The gift wrapping bags are all folded and stored for next year, the stockings have been emptied and I’ve packed all the food goodies away in a basket where I can’t see them so I can make them last and the pounds not gather on my hips.
This morning I cleaned the chicken meat off the bones and started a pot of bone broth simmering, that’s tomorrow night’s dinner. Tonight is the chicken in a casserole. There’s also a pot of navy beans soaking for bean soup made with the ham bone. That ham is the first one we’ve cooked from our first batch of pigs and it was the best ham I’ve ever had. You didn’t need a knife to cut it, it was moist and flavorful. If I had room in our own freezer I’d be grabbing another quarter of pork just so I can have another ham.
The house is so warm we didn’t bother to start a fire in the woodstove this morning. But the warm weather can’t last so this morning we’ll load a batch of rocks to fill in the low spots in the lane and take them out on our way to cut up downed trees for the woodshed. That’s after we haul hay to the cows. The shop is open this afternoon (I’m writing this Friday) so after lunch I’ll stick close to the shop.
Winter gets awfully dull after Christmas, we’re pretty much just hauling hay and cutting firewood. But that’s fine with me, any excitement on a farm in the winter means something like sick animals, howling blizzards, power outages or all of the above at the same time. I can live with the tedium of hay and firewood just fine.
But to lighten the days there are bright spots like seed catalogs in the mailbox for garden planning. I want to plant more colorful vegetables, the more color the higher the nutrition. So I’ll be looking for purple carrots and cauliflower, dark green and purple lettuce varieties. Purple potatoes, dark green spinach and maybe some vegetables I didn’t know came in colors other than what you see in the grocery store.
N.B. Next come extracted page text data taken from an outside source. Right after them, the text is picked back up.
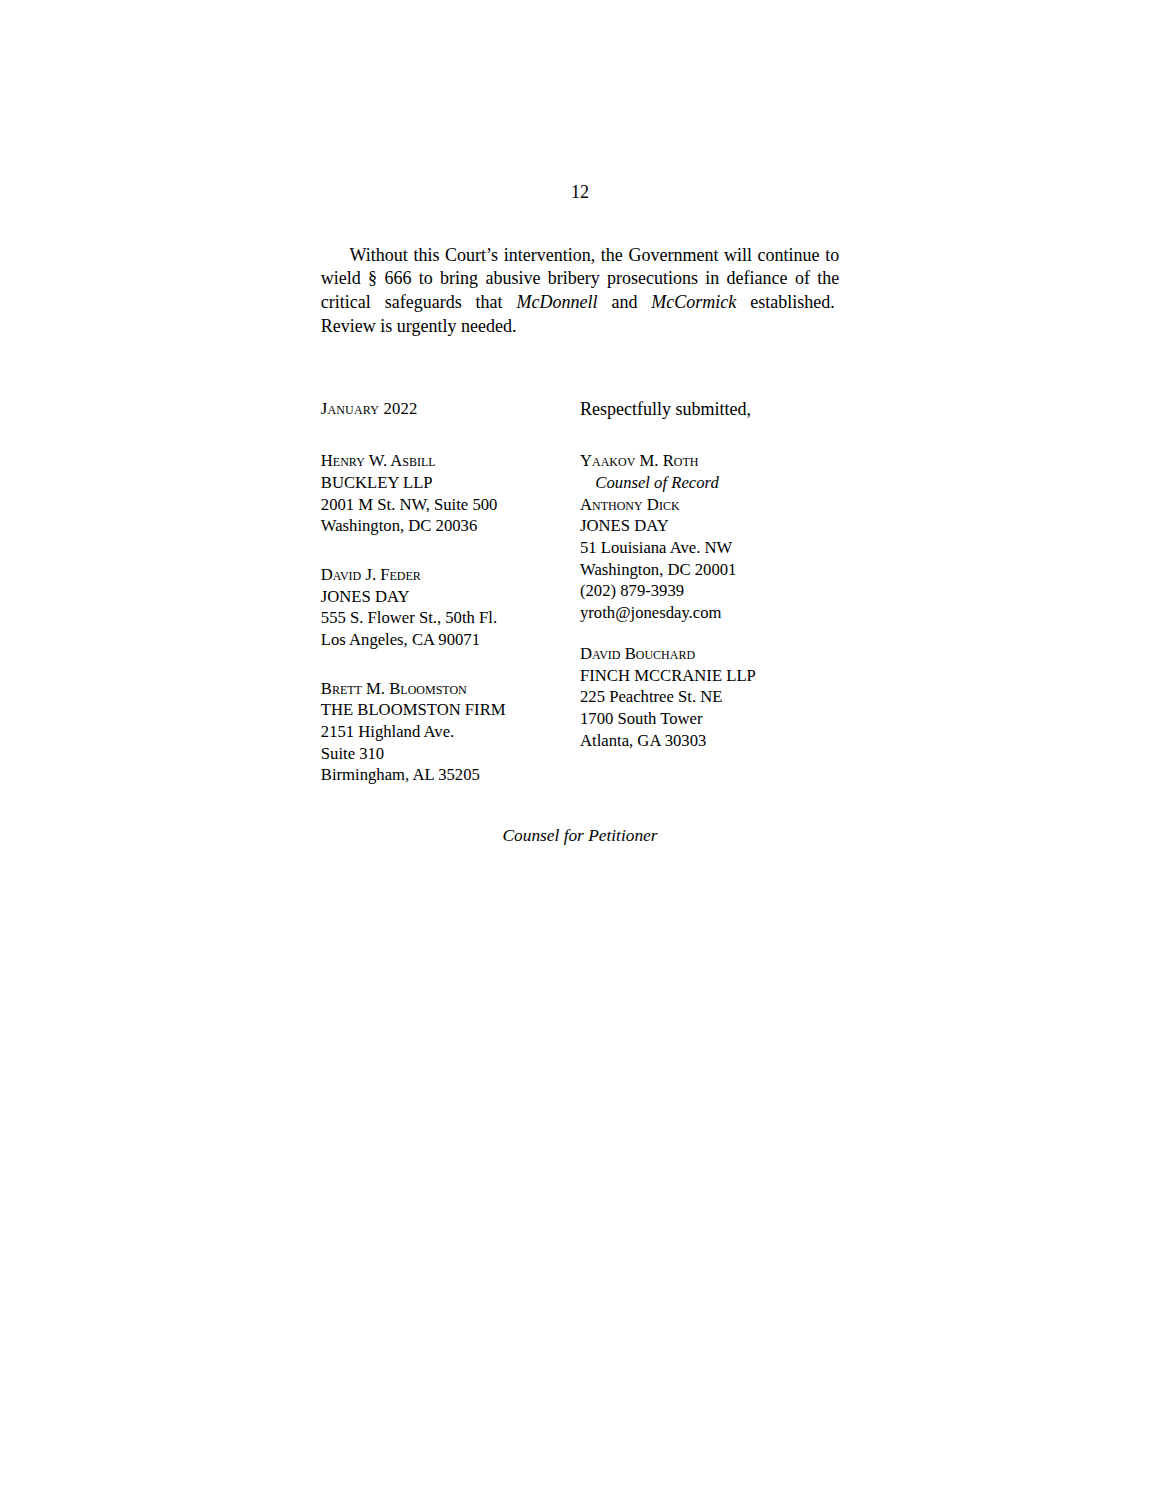12
Without this Court’s intervention, the Government will continue to wield § 666 to bring abusive bribery prosecutions in defiance of the critical safeguards that McDonnell and McCormick established. Review is urgently needed.
| January 2022 | Respectfully submitted, |
| Henry W. Asbill BUCKLEY LLP 2001 M St. NW, Suite 500 Washington, DC 20036 David J. Feder JONES DAY 555 S. Flower St., 50th Fl. Los Angeles, CA 90071 Brett M. Bloomston THE BLOOMSTON FIRM 2151 Highland Ave. Suite 310 Birmingham, AL 35205 | Yaakov M. Roth Counsel of Record Anthony Dick JONES DAY 51 Louisiana Ave. NW Washington, DC 20001 (202) 879-3939 yroth@jonesday.com David Bouchard FINCH MCCRANIE LLP 225 Peachtree St. NE 1700 South Tower Atlanta, GA 30303 |
Counsel for Petitioner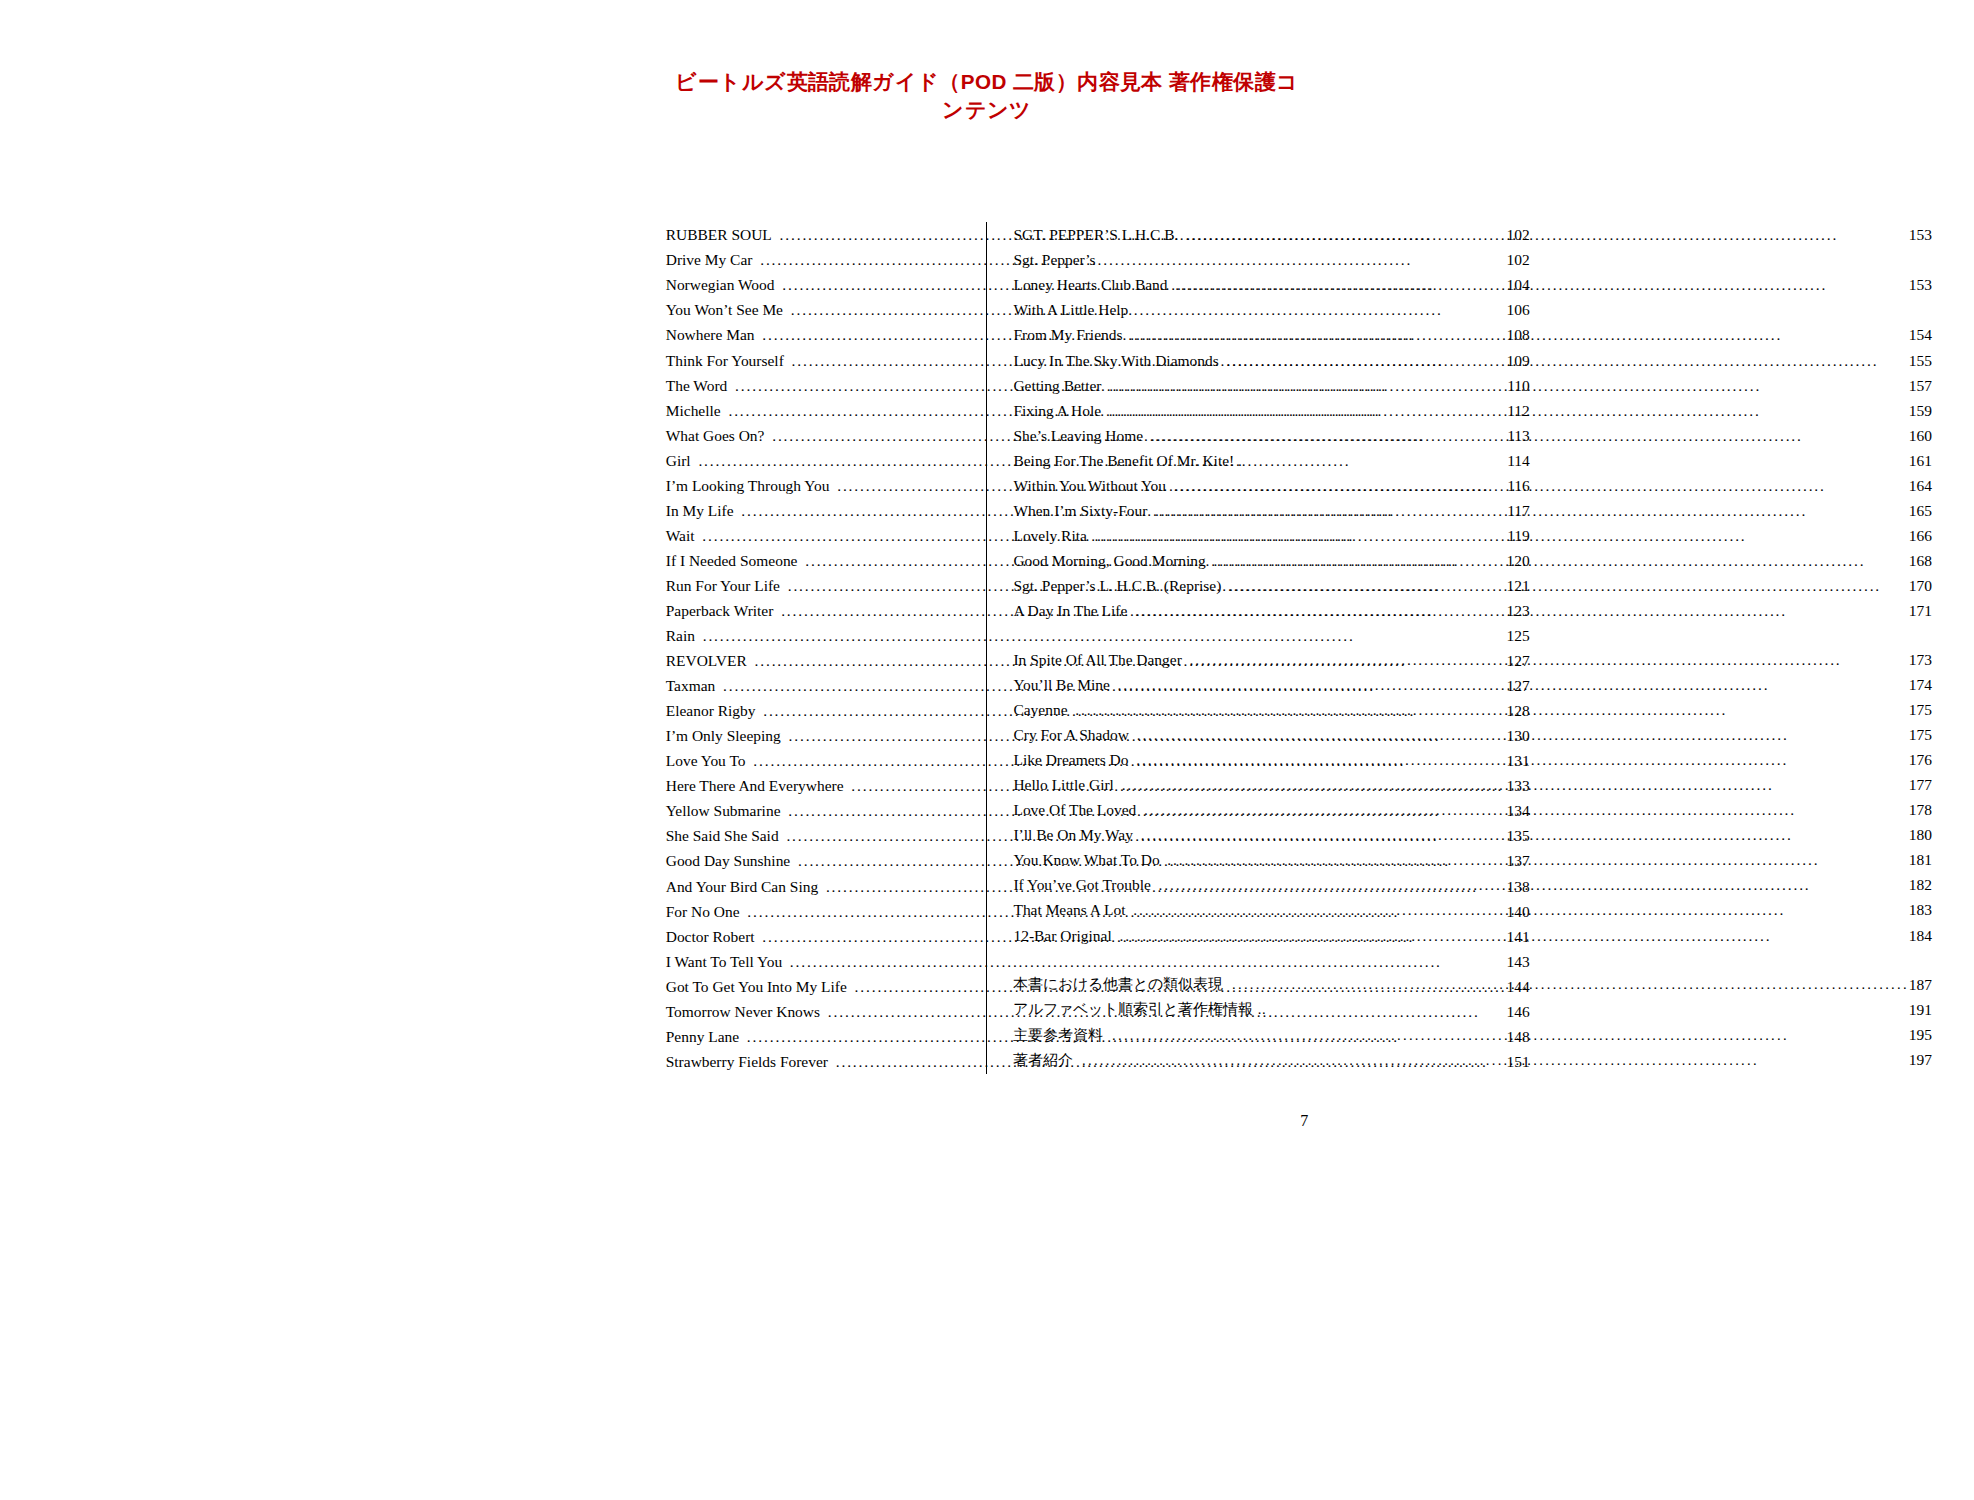ビートルズ英語読解ガイド（POD 二版）内容見本 著作権保護コンテンツ
| RUBBER SOUL | 102 |
| Drive My Car | 102 |
| Norwegian Wood | 104 |
| You Won’t See Me | 106 |
| Nowhere Man | 108 |
| Think For Yourself | 109 |
| The Word | 110 |
| Michelle | 112 |
| What Goes On? | 113 |
| Girl | 114 |
| I’m Looking Through You | 116 |
| In My Life | 117 |
| Wait | 119 |
| If I Needed Someone | 120 |
| Run For Your Life | 121 |
| Paperback Writer | 123 |
| Rain | 125 |
| REVOLVER | 127 |
| Taxman | 127 |
| Eleanor Rigby | 128 |
| I’m Only Sleeping | 130 |
| Love You To | 131 |
| Here There And Everywhere | 133 |
| Yellow Submarine | 134 |
| She Said She Said | 135 |
| Good Day Sunshine | 137 |
| And Your Bird Can Sing | 138 |
| For No One | 140 |
| Doctor Robert | 141 |
| I Want To Tell You | 143 |
| Got To Get You Into My Life | 144 |
| Tomorrow Never Knows | 146 |
| Penny Lane | 148 |
| Strawberry Fields Forever | 151 |
| SGT. PEPPER’S L.H.C.B. | 153 |
| Sgt. Pepper’s | |
| Loney Hearts Club Band | 153 |
| With A Little Help | |
| From My Friends | 154 |
| Lucy In The Sky With Diamonds | 155 |
| Getting Better | 157 |
| Fixing A Hole | 159 |
| She’s Leaving Home | 160 |
| Being For The Benefit Of Mr. Kite! . | 161 |
| Within You Without You | 164 |
| When I’m Sixty-Four | 165 |
| Lovely Rita | 166 |
| Good Morning, Good Morning | 168 |
| Sgt. Pepper’s L. H.C.B. (Reprise) | 170 |
| A Day In The Life | 171 |
| In Spite Of All The Danger | 173 |
| You’ll Be Mine | 174 |
| Cayenne | 175 |
| Cry For A Shadow | 175 |
| Like Dreamers Do | 176 |
| Hello Little Girl | 177 |
| Love Of The Loved | 178 |
| I’ll Be On My Way | 180 |
| You Know What To Do | 181 |
| If You’ve Got Trouble | 182 |
| That Means A Lot | 183 |
| 12-Bar Original | 184 |
| 本書における他書との類似表現 | 187 |
| アルファベット順索引と著作権情報 .. | 191 |
| 主要参考資料 | 195 |
| 著者紹介 | 197 |
7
And when I do shop in the grocery for fruit and vegetables I’ll take my produce bags we made. More and more European countries are banning the use of plastic for packaging. I saw a picture of the produce in I think New Zealand and it was beautiful with all the colors not covered by plastic. And you can really see the quality of the produce you’re buying if it isn’t stuffed in a sack.
After I place my orders for seeds and potato starts I can look forward to planning on what to get for chickens. Our laying hens have been working for going on 3 years now which is pretty ancient for a chicken. Commercial laying hens are only kept for one laying season, after that their production drops below profitability. But ours supplement their food bill with the bugs, seeds, grasses and weeds they walk away from their feeder to forage. And this time of year they hang out under the bird feeder and glean seeds the birds drop. So their upkeep is pretty minimal and we can let them hang out on the farm. But we will need more laying hens and meat birds this year so lots of new chicks for us.
I’m also getting ready for Christmas 2020. My mother-in-law, Betty, started the day after Christmas looking for just the right gift at her price. She shopped all year long, sometimes for gifts that wouldn’t be gifted for a year or two. Then come Christmas she’d have forgotten just what all she had to wrap and would run out of wrapping paper. So she’d use the newspaper comics. And she’d still run out. After all the gifts had been unwrapped and the stockings unstuffed she’d think for a minute and remember that one last gift that hadn’t been wrapped and run down the hall to her stash. Back she’d come with a crumpled paper bag holding a thoughtful present, with the tags still on. After a few years of this it became a cherished tradition for me and she’d always hold one of my gifts back so I could receive it in it’s paper sack. She’s been gone for a few Christmases now and it’s not the same without a paper sack gift. But I thought of her yesterday when I bought a gift and something to put in a stocking on the day after Christmas.